Com maior contágio, mais mortes, vacinação lenta, sem coordenação federal das ações de saúde e com o presidente estimulando o risco da contaminação, a retomada econômica será mais difícil e insegura. Editorial do Estadão:
Emperrado
por um governo inepto e irresponsável e agora ameaçado também pelo
fisiologismo triunfante no Congresso, o Brasil continua perdendo espaço
na economia internacional, enquanto a pandemia se agrava e a mortandade
supera os piores momentos do ano passado. Perdido o primeiro trimestre, é
preciso muito otimismo para ainda apostar num crescimento, embora
pífio, na faixa de 3% a 3,5%. É a glória do bolsonarismo – do
negacionismo, do atraso na compra de vacinas, da exaltação da morte e do
desvario administrativo, comprovado mais uma vez na decisão de
subordinar a Petrobrás, a maior estatal brasileira, aos interesses de
uma categoria profissional, a dos caminhoneiros.
O
carnaval passou, a Semana Santa começará no fim do mês e o ministro da
Economia, Paulo Guedes, continua à espera de verbas para um novo auxílio
emergencial. Enquanto isso, parlamentares tentam cavar mais R$ 18,4
bilhões para suas emendas. Se conseguirem, o total chegará a R$ 34,7
bilhões, soma igual, talvez pouco superior, àquela necessária para
socorrer as famílias mais desamparadas, mais uma vez, e dar algum
impulso ao consumo.
Se
passar, a expansão das emendas será mais um desarranjo num Orçamento
ainda nem aprovado e muito atrasado. Ficará mais difícil arrumar as
contas federais, já muito esburacadas, controlar a dívida pública e ao
mesmo tempo reanimar os negócios e a criação de empregos. Mesmo em
condições políticas mais favoráveis seria difícil combinar estímulo
econômico e ajuste das finanças oficiais.
Enquanto
o presidente cuida de interesses pessoais e familiares, sempre os mais
destacados em sua agenda, o governo segue sem rumo e o País mal consegue
manter a recuperação iniciada em maio do ano passado e já enfraquecida.
Esses dados bastariam para compor um quadro preocupante.
Mas
a isso é preciso adicionar inegáveis pressões inflacionárias,
claramente perceptíveis nos preços por atacado. No varejo os
consumidores encontram, como no segundo semestre de 2020, alimentos
caros e ainda sujeitos a novas altas.
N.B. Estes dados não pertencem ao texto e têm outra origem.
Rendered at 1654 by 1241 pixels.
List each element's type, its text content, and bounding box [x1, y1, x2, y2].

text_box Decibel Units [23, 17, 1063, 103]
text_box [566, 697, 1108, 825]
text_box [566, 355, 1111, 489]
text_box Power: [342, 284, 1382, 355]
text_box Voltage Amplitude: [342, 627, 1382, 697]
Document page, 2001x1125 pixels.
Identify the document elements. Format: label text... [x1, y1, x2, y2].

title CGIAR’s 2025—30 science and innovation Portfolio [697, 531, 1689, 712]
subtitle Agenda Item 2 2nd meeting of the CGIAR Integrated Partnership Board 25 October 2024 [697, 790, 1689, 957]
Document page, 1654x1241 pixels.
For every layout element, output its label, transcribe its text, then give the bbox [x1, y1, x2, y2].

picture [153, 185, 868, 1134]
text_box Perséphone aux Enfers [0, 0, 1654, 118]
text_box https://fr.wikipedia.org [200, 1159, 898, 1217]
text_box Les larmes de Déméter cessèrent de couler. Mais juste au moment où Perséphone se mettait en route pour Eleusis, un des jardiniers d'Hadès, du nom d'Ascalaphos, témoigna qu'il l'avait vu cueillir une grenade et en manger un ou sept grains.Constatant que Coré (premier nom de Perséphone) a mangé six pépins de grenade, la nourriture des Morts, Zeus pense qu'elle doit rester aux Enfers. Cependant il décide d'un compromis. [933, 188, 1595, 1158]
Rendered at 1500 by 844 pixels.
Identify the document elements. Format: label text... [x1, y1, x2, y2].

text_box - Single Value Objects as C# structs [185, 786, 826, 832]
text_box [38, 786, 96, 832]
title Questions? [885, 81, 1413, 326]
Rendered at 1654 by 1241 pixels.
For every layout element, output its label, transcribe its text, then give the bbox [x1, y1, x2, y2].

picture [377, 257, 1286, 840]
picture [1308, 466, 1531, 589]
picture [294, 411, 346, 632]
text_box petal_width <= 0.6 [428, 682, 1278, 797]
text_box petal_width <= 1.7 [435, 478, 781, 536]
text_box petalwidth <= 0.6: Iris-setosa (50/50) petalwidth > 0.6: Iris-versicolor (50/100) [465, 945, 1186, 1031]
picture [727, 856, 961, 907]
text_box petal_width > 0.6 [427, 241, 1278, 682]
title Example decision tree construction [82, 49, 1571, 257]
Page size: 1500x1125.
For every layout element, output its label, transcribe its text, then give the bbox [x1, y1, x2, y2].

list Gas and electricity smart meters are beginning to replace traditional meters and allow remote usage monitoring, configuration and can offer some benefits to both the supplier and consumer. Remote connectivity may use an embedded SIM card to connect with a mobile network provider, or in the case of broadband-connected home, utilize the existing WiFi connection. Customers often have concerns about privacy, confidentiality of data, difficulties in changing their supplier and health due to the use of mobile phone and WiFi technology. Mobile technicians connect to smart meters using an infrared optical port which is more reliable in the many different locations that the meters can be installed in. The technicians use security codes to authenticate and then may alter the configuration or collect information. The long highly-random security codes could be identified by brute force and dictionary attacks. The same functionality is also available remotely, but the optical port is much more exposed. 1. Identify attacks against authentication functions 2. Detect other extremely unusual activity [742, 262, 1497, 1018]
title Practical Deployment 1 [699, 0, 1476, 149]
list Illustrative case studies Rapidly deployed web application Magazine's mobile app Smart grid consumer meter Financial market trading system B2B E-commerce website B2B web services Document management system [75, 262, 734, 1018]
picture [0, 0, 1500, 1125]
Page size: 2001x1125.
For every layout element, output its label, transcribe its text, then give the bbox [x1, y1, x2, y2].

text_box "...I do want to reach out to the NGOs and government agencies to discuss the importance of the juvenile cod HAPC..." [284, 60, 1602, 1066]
O câmbio instável é um poderoso
combustível para o aumento de preços. Nos últimos dias o dólar voltou a
atingir – e até a superar – a cotação de R$ 5,60.
O
dólar tem oscilado em níveis elevados, no Brasil, principalmente por
causa da insegurança ocasionada pelo quadro político de Brasília,
marcado pelo voluntarismo do presidente Jair Bolsonaro, por sua
insistência em conflitos desnecessários e por suas decisões erráticas e
fora de quaisquer padrões compatíveis com a racionalidade
administrativa. A incompetência gerencial do presidente ficou clara
desde os primeiros dias de seu mandato.
Essa
incompetência se manifesta, com frequência, em ordens absurdas, porque
ele tende a confundir a função presidencial com o mero exercício do
poder de mando, concretizado sem respaldo técnico, sem atenção a
detalhes legais e com base em opiniões estritamente particulares e
infundadas. Essa tendência o levou, em 2019, a intervir na publicidade
veiculada pelo Banco do Brasil, numa desastrada interferência na gestão
de uma empresa de capital aberto.
A
política econômica, apesar da expectativa otimista manifestada por
analistas e investidores, seguiu o padrão de qualidade bolsonariano. O
Produto Interno Bruto (PIB) cresceu menos em 2019 que em 2018 e encolheu
no primeiro trimestre de 2020, antes do choque da pandemia. O
crescimento projetado para 2021 será insuficiente para a retomada do
nível pré-crise. Além disso, o País já crescia menos que outros
emergentes antes de 2020, e continuará em desvantagem na recuperação.
Fraquezas
econômicas acumuladas em vários anos e agravadas a partir de 2019 são
parte do problema. Mas o Brasil ainda carrega desvantagens associadas à
pandemia. Com maior contágio, mais mortes, vacinação lenta, sem
coordenação federal das ações de saúde e com o presidente estimulando o
risco da contaminação, a retomada econômica será mais difícil e
insegura. Investidores nacionais e estrangeiros sabem disso, mas o
presidente insiste em viver num mundo próprio.